AB² = 12² + 6² = 144 + 36 = 180
AB = √180
Step 2: Use this with the height.
AG² = AB² + 8² = 180 + 64 = 244
AG = √244 = 15.6 cm (1 d.p.)
Question 2
A room is 5 m long, 4 m wide and 3 m high. A spider sits in one corner of the ceiling. What is the straight-line distance to the opposite corner on the floor?
m
Hint
Use d² = length² + width² + height² directly.
Full Solution
d² = 5² + 4² + 3²
d² = 25 + 16 + 9 = 50
d = √50 = 7.1 m (1 d.p.)
Question 3
A triangular prism has the cross-section shown. Find the length PQ, the distance from one end of the top edge to the opposite bottom corner.
The triangle cross-section has a base of 10 cm and height of 8 cm. The prism is 15 cm long.
cm
Hint
P is at the top of the back triangle. Q is at the bottom-left of the front triangle. Think about what horizontal and vertical distances separate them.
Full Solution
P is at the apex of the back face. Q is at the bottom-left of the front face.
Horizontal distance along the base: half the base = 5 cm (apex is centred above the base for the height measurement)
Depth of prism: 15 cm
Vertical drop: 8 cm
PQ² = 5² + 15² + 8²
PQ² = 25 + 225 + 64 = 314
PQ = √314 = 17.7 cm (1 d.p.)
Question 4
A cube has side length 9 cm. Find the length of the space diagonal.
cm
Hint
For a cube with side s, the space diagonal = s√3.
Full Solution
d² = 9² + 9² + 9² = 81 + 81 + 81 = 243
d = √243 = 9√3 = 15.6 cm (1 d.p.)
Question 5 (Challenge)
A cone has a base radius of 5 cm and a slant height of 13 cm. A straight tunnel is drilled from a point on the base circumference, through the inside of the cone, to the tip of the cone on the opposite side. What is the length of this tunnel?

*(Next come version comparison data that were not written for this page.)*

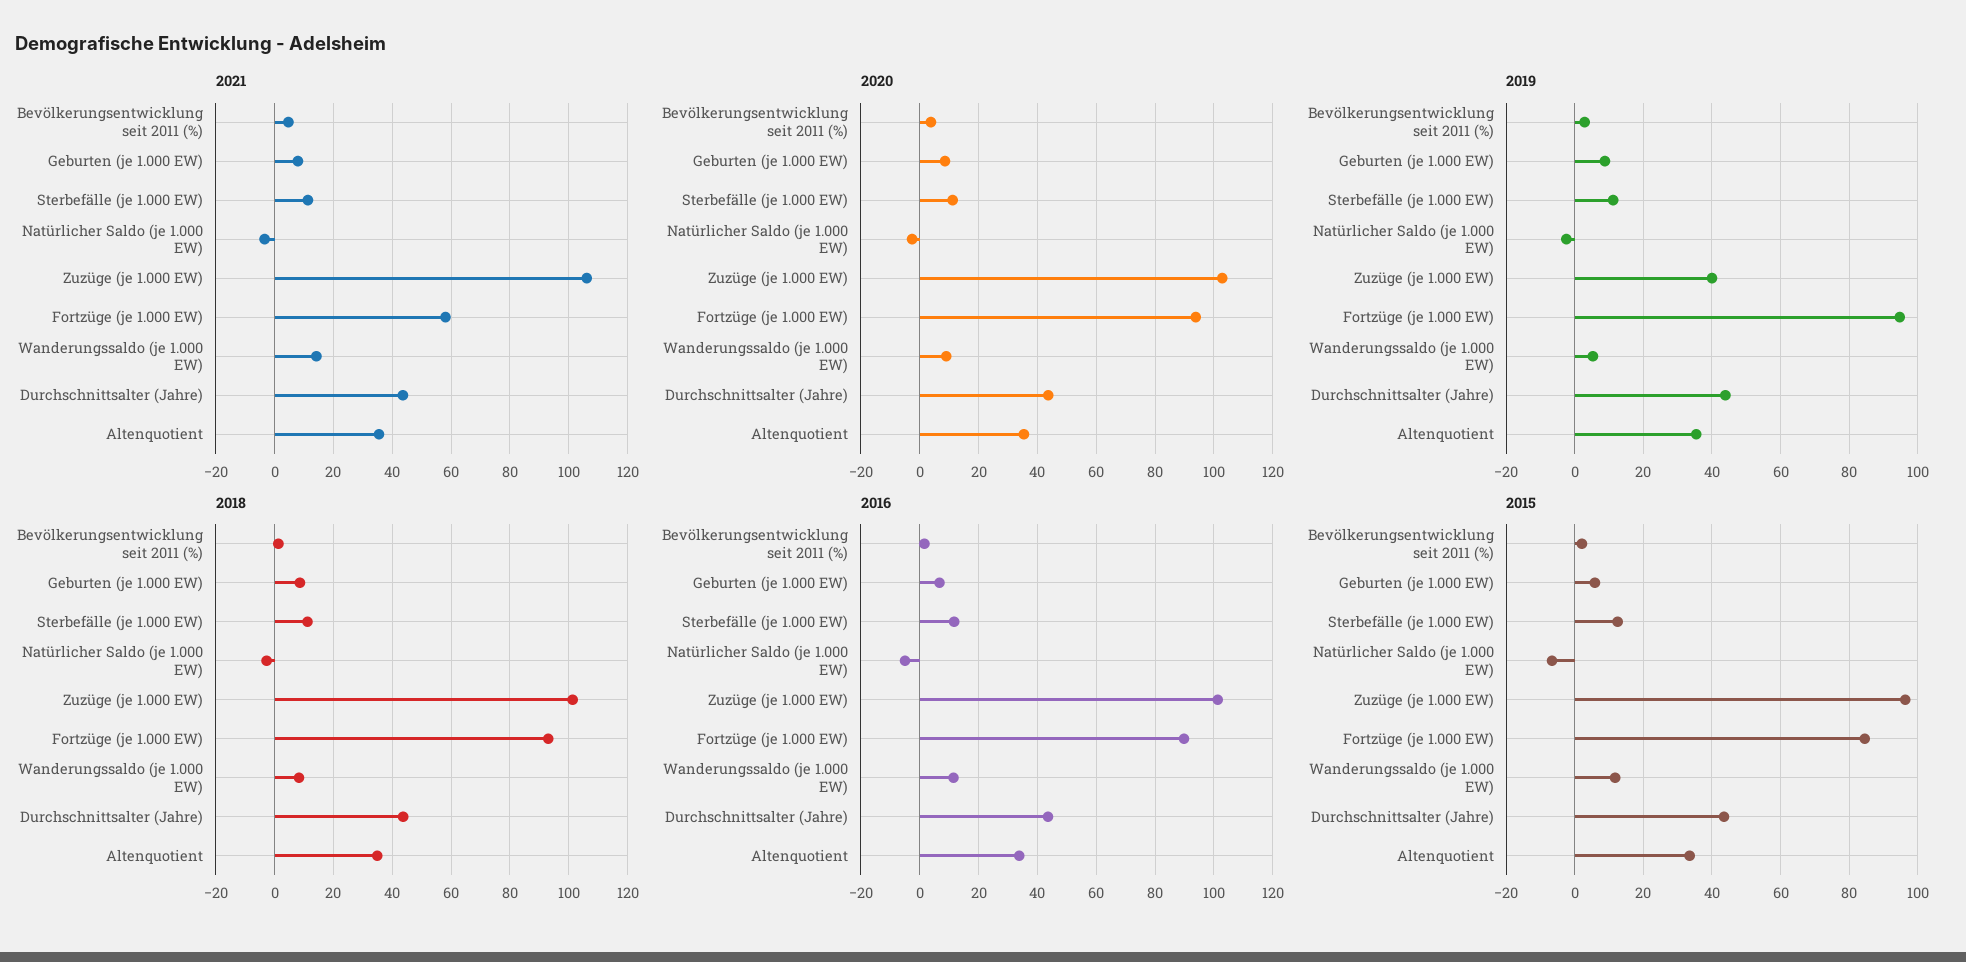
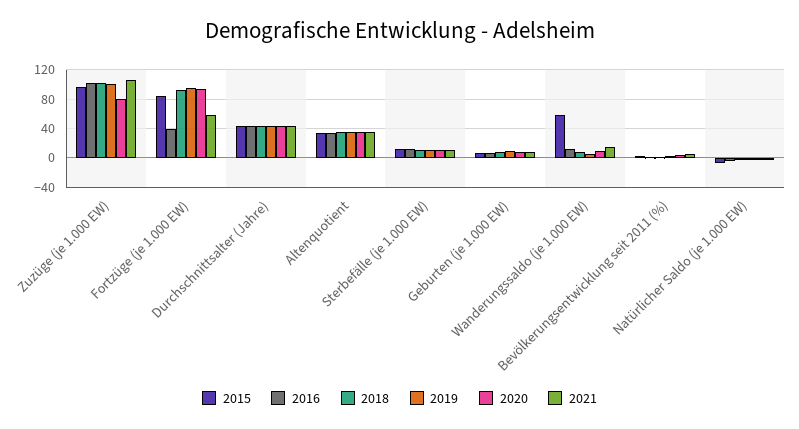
  {
    "2021": {
      "Bevölkerungsentwicklung seit 2011 (%)": 5,
      "Geburten (je 1.000 EW)": 7.5,
      "Sterbefälle (je 1.000 EW)": 12.5,
      "Natürlicher Saldo (je 1.000 EW)": -2.5,
      "Zuzüge (je 1.000 EW)": 105,
      "Fortzüge (je 1.000 EW)": 57.5,
      "Wanderungssaldo (je 1.000 EW)": 15,
      "Durchschnittsalter (Jahre)": 42.5,
      "Altenquotient": 35
    },
    "2020": {
      "Bevölkerungsentwicklung seit 2011 (%)": 5,
      "Geburten (je 1.000 EW)": 7.5,
      "Sterbefälle (je 1.000 EW)": 10,
      "Natürlicher Saldo (je 1.000 EW)": -2.5,
-     "Zuzüge (je 1.000 EW)": 102.5,
+     "Zuzüge (je 1.000 EW)": 80,
      "Fortzüge (je 1.000 EW)": 95,
      "Wanderungssaldo (je 1.000 EW)": 10,
      "Durchschnittsalter (Jahre)": 42.5,
      "Altenquotient": 35
    },
    "2019": {
      "Bevölkerungsentwicklung seit 2011 (%)": 2,
      "Geburten (je 1.000 EW)": 8,
      "Sterbefälle (je 1.000 EW)": 12,
      "Natürlicher Saldo (je 1.000 EW)": -2,
-     "Zuzüge (je 1.000 EW)": 40,
+     "Zuzüge (je 1.000 EW)": 100,
      "Fortzüge (je 1.000 EW)": 94,
      "Wanderungssaldo (je 1.000 EW)": 6,
      "Durchschnittsalter (Jahre)": 44,
      "Altenquotient": 36
    },
    "2018": {
      "Bevölkerungsentwicklung seit 2011 (%)": 2.5,
      "Geburten (je 1.000 EW)": 7.5,
      "Sterbefälle (je 1.000 EW)": 10,
      "Natürlicher Saldo (je 1.000 EW)": -2.5,
      "Zuzüge (je 1.000 EW)": 102.5,
      "Fortzüge (je 1.000 EW)": 92.5,
      "Wanderungssaldo (je 1.000 EW)": 7.5,
      "Durchschnittsalter (Jahre)": 42.5,
      "Altenquotient": 35
    },
    "2016": {
      "Bevölkerungsentwicklung seit 2011 (%)": 2.5,
      "Geburten (je 1.000 EW)": 7.5,
      "Sterbefälle (je 1.000 EW)": 12.5,
      "Natürlicher Saldo (je 1.000 EW)": -5,
      "Zuzüge (je 1.000 EW)": 102.5,
-     "Fortzüge (je 1.000 EW)": 90,
+     "Fortzüge (je 1.000 EW)": 40,
      "Wanderungssaldo (je 1.000 EW)": 12.5,
      "Durchschnittsalter (Jahre)": 42.5,
      "Altenquotient": 35
    },
    "2015": {
      "Bevölkerungsentwicklung seit 2011 (%)": 2,
      "Geburten (je 1.000 EW)": 6,
      "Sterbefälle (je 1.000 EW)": 12,
      "Natürlicher Saldo (je 1.000 EW)": -6,
      "Zuzüge (je 1.000 EW)": 96,
      "Fortzüge (je 1.000 EW)": 84,
-     "Wanderungssaldo (je 1.000 EW)": 12,
+     "Wanderungssaldo (je 1.000 EW)": 60,
      "Durchschnittsalter (Jahre)": 44,
      "Altenquotient": 34
    }
  }

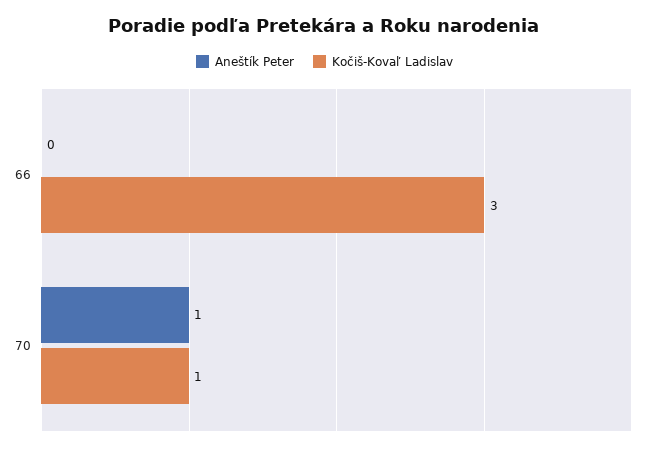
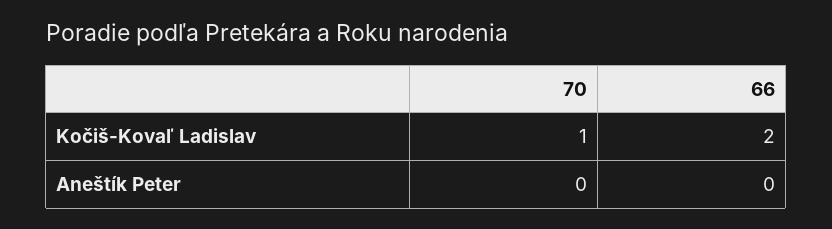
  {
    "Aneštík Peter": {
      "66": 0,
-     "70": 1
+     "70": 0
    },
    "Kočiš-Kovaľ Ladislav": {
-     "66": 3,
+     "66": 2,
      "70": 1
    }
  }

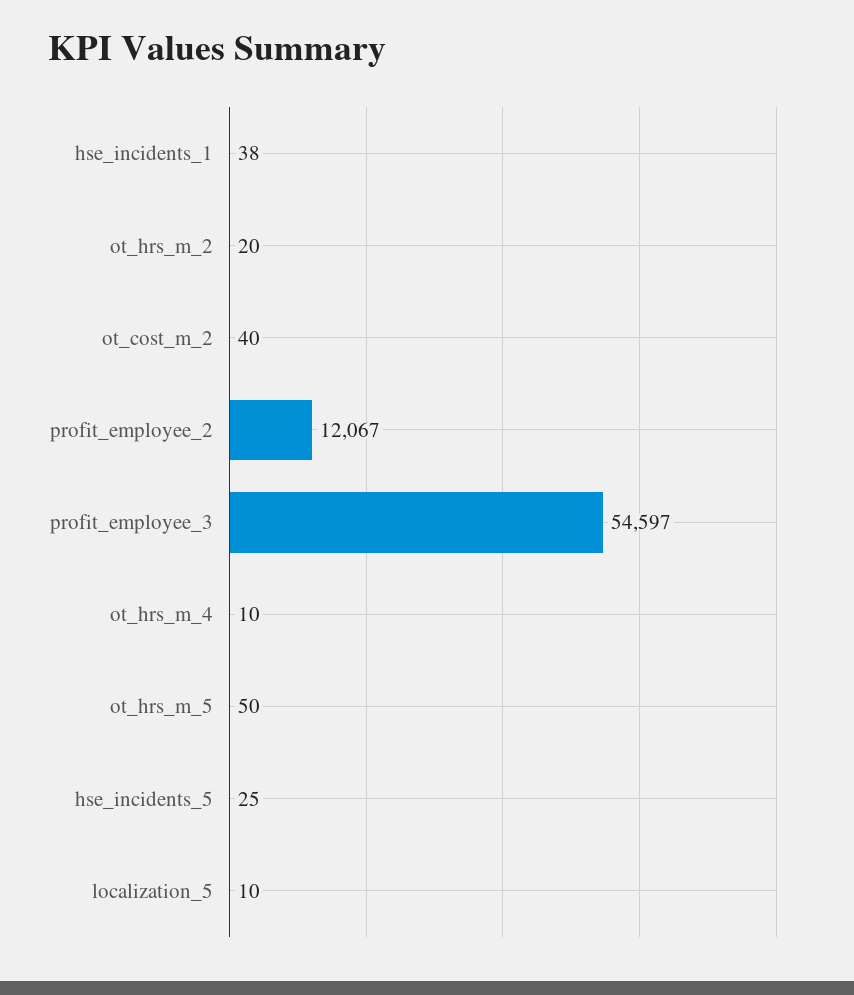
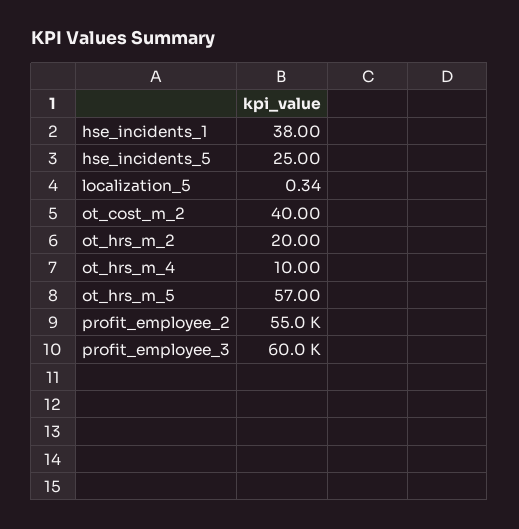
  {
    "hse_incidents_1": 38,
    "ot_hrs_m_2": 20,
    "ot_cost_m_2": 40,
-   "profit_employee_2": 12067,
+   "profit_employee_2": 55000,
-   "profit_employee_3": 54597,
+   "profit_employee_3": 60000,
    "ot_hrs_m_4": 10,
-   "ot_hrs_m_5": 50,
+   "ot_hrs_m_5": 57,
    "hse_incidents_5": 25,
-   "localization_5": 10
+   "localization_5": 0.34
  }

The tunnel goes from a point on the base edge to the apex. This is the slant height!
cm
Hint
Think carefully: what IS the distance from a point on the base circumference to the apex?
Full Solution
The distance from any point on the base circumference to the apex is the slant height.
The tunnel length = 13 cm
(This question tests whether you recognise when 3D Pythagoras is NOT needed!)
Question 6
A rectangular box is 20 cm long, 15 cm wide and 12 cm tall. Will a straight rod of length 28 cm fit inside the box? Show your working.
Hint
The longest thing that fits inside a cuboid is the space diagonal.
Full Solution
Space diagonal² = 20² + 15² + 12²
= 400 + 225 + 144 = 769
Space diagonal = √769 = 27.7 cm (1 d.p.)
27.7 < 28, so the space diagonal (27.7 cm) is shorter than the rod (28 cm).